Question

In a double star, two stars(one of mass m and the other of mass $2m$) distance d apart rotate about their common centre of mass. Deduce an expression for the period of revolution. Show that the ratio of their angular momenta about the centre of mass is the same as the ratio of their kinetic energies.

Answer 1

The centre of mass C will be at distance $d/3$ and $2d/3$ from masses $2m$ and m, respectively. Both the stars rotate round C in their respective orbits with the same angular velocity $\omega$. The gravitational force acting on each star due to the other supplies the necessary centripetal force.
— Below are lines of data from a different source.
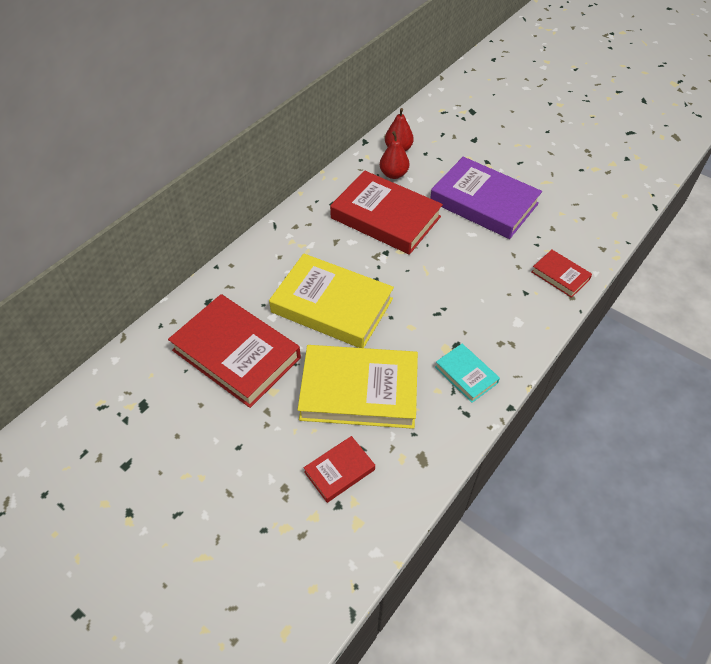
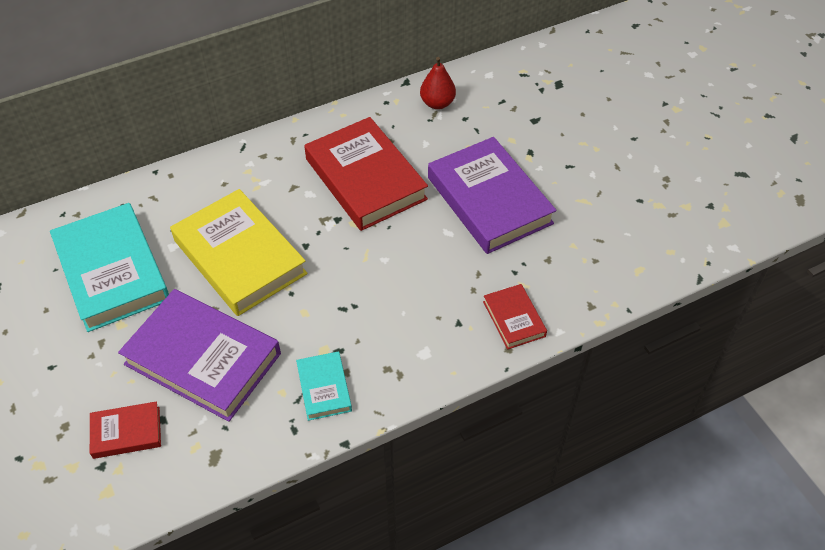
camera: 25 degrees right, 0 degrees up
red book [168,294,301,408] -> turquoise book [50,203,169,332]
yellow book [298,345,418,429] -> purple book [118,289,281,422]
red pear [380,131,409,179] -> none

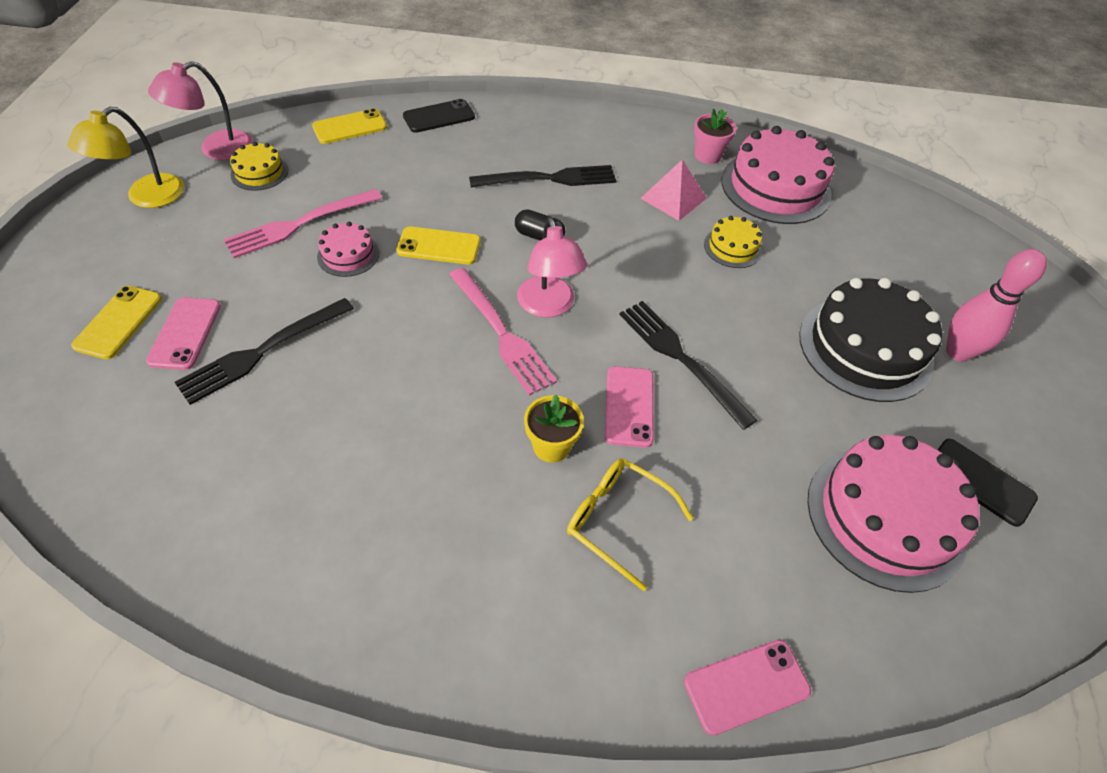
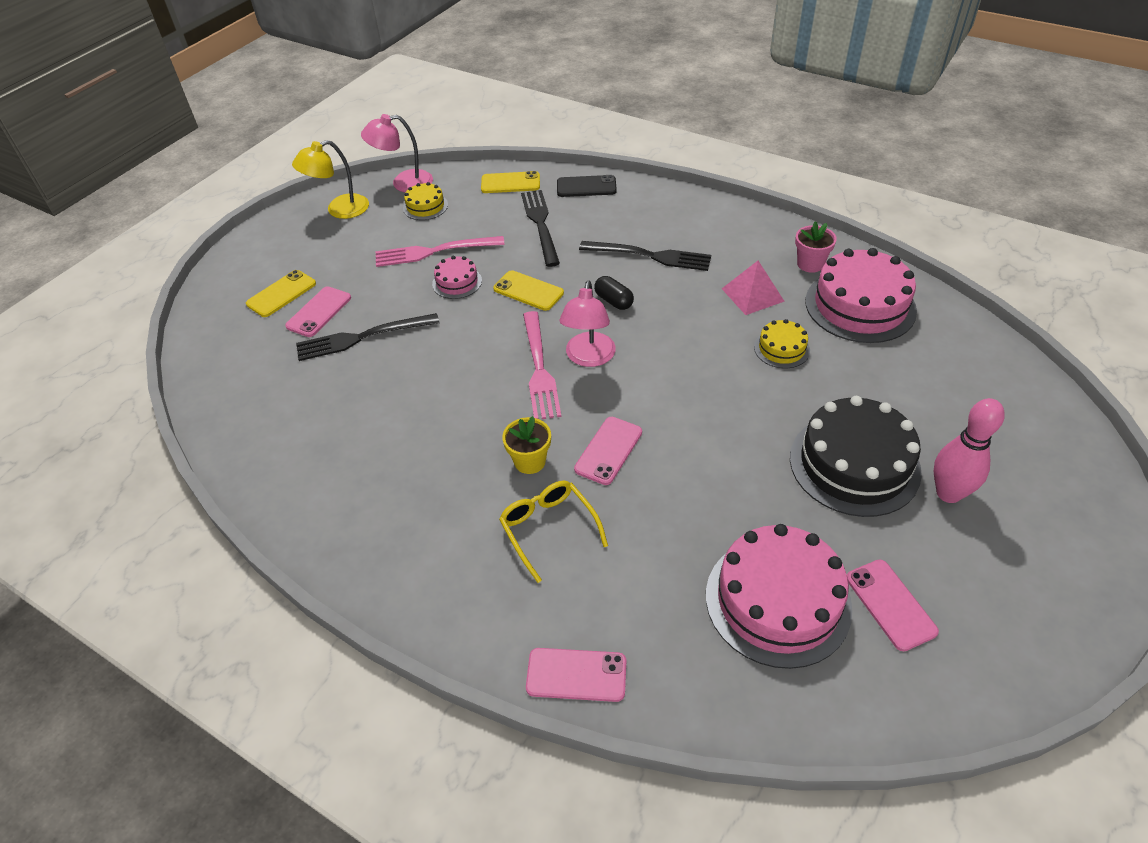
camera: 30 degrees right, 5 degrees down
black fork [619,301,757,430] -> black fork moved to [521,190,560,267]
black phone [938,439,1038,527] -> pink phone [847,559,939,651]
The gravitational force on either star is $G\left(2m\right)m/d^2$. If we consider the rotation of the smaller star, the centripetal force $\left(mr{\omega }^2\right)$ is $\left[m\right(2d/3\left){\omega }^2\right]$ and $\left[\right(2md{\omega }^2\left)/3\right]$ for the bigger star, i.e., the same.
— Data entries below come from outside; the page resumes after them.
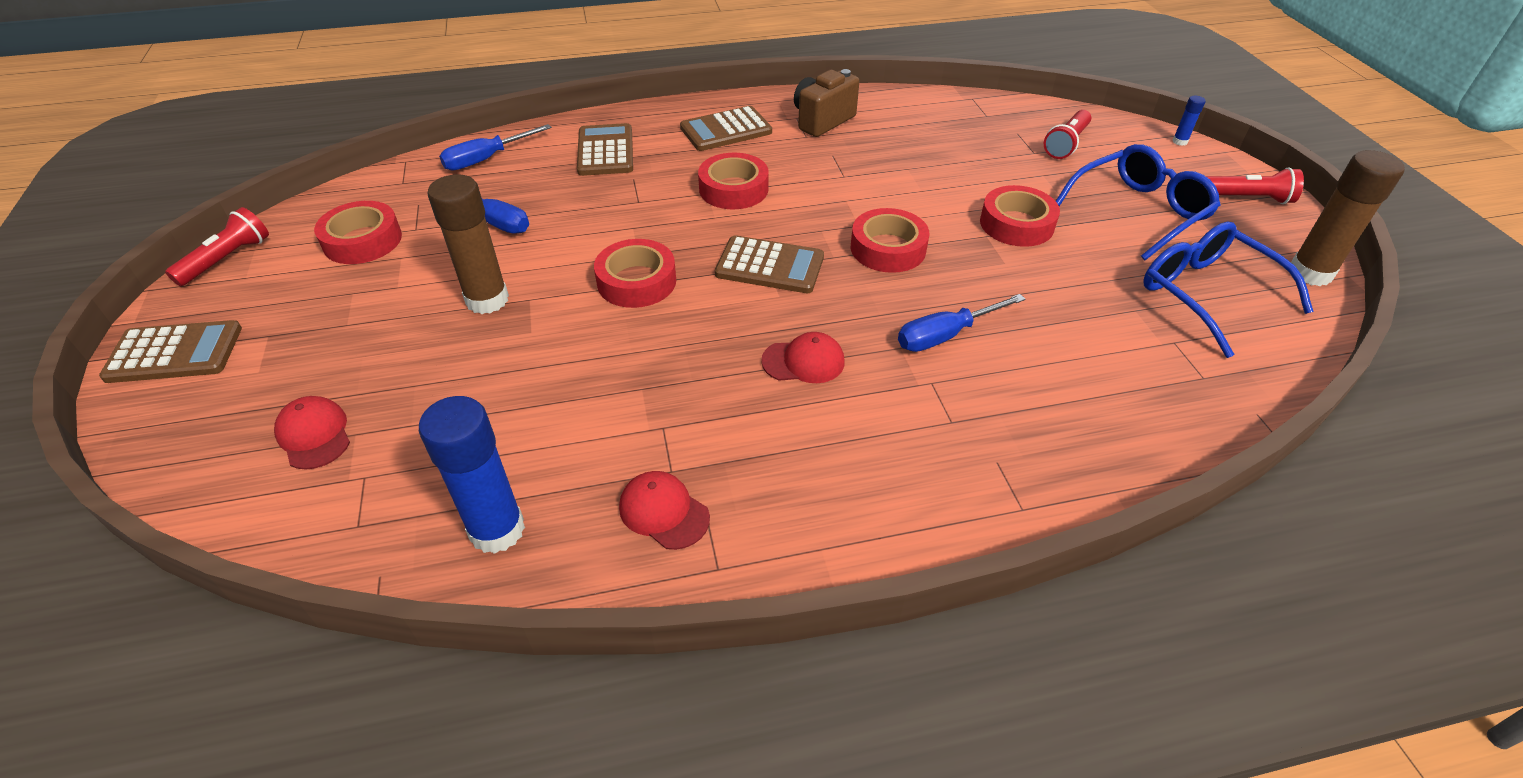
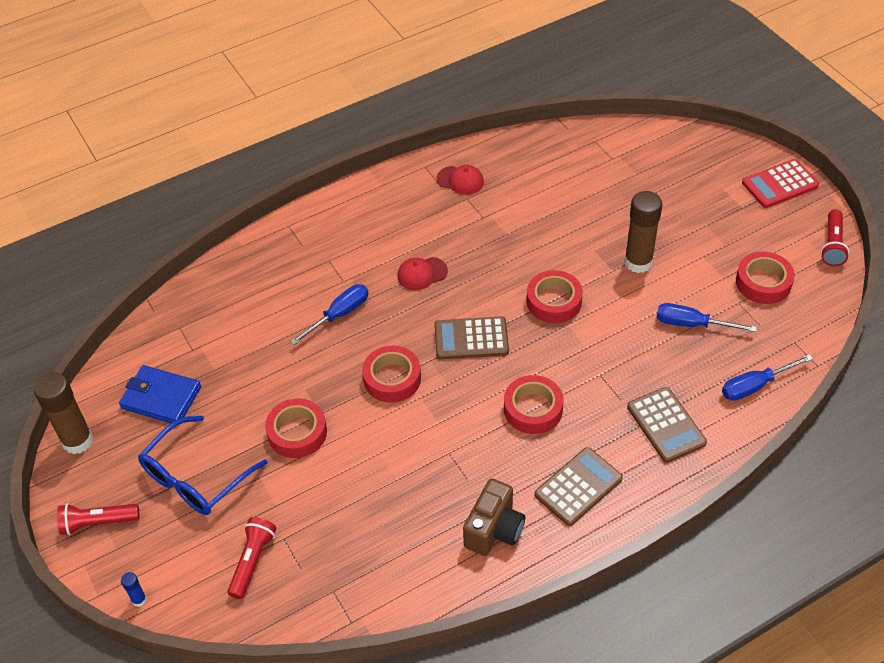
camera: 165 degrees right, 5 degrees up
brown calculator [99,320,242,383] -> red calculator [742,159,819,208]
red cap [274,396,350,469] -> none
blue glue stick [419,396,525,554] -> none
blue screwdriver [439,124,552,171] -> blue screwdriver turned 150 degrees counterclockwise [722,354,813,401]
blue glasses [1143,222,1314,358] -> blue wallet [119,365,201,423]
$\therefore \frac{G\left(2m\right)m}{d^2}=m\left(\frac{2d}{3}\right)$ ${\omega }^2$ or $\Omega =\sqrt{\left(\frac{3Gm}{d^3}\right)}$
Therefore, the period of revolution is given by
$T=\frac{2\pi }{\omega }=2\pi \sqrt{\left(\frac{d^3}{3Gm}\right)}$
The ratio of the angular momenta is
$\frac{(I\omega {)}_{big}}{(I\omega {)}_{small}}=\frac{I_{big}}{I_{smell}}=\frac{\left(2m\right){\left(\frac{d}{3}\right)}^2}{m{\left(\frac{2d}{3}\right)}^2}=\frac{1}{2}$
Since $\omega$ is the same for both.
The ratio of their kinetic energies is
$\frac{(\frac{1}{2}I{\omega }^2{)}_{big}}{(\frac{1}{2}I{\omega }^2{)}_{small}}$ $=\frac{I_{big}}{I_{small}}=\frac{1}{2}$
which is the same as the ratio of their angular momenta.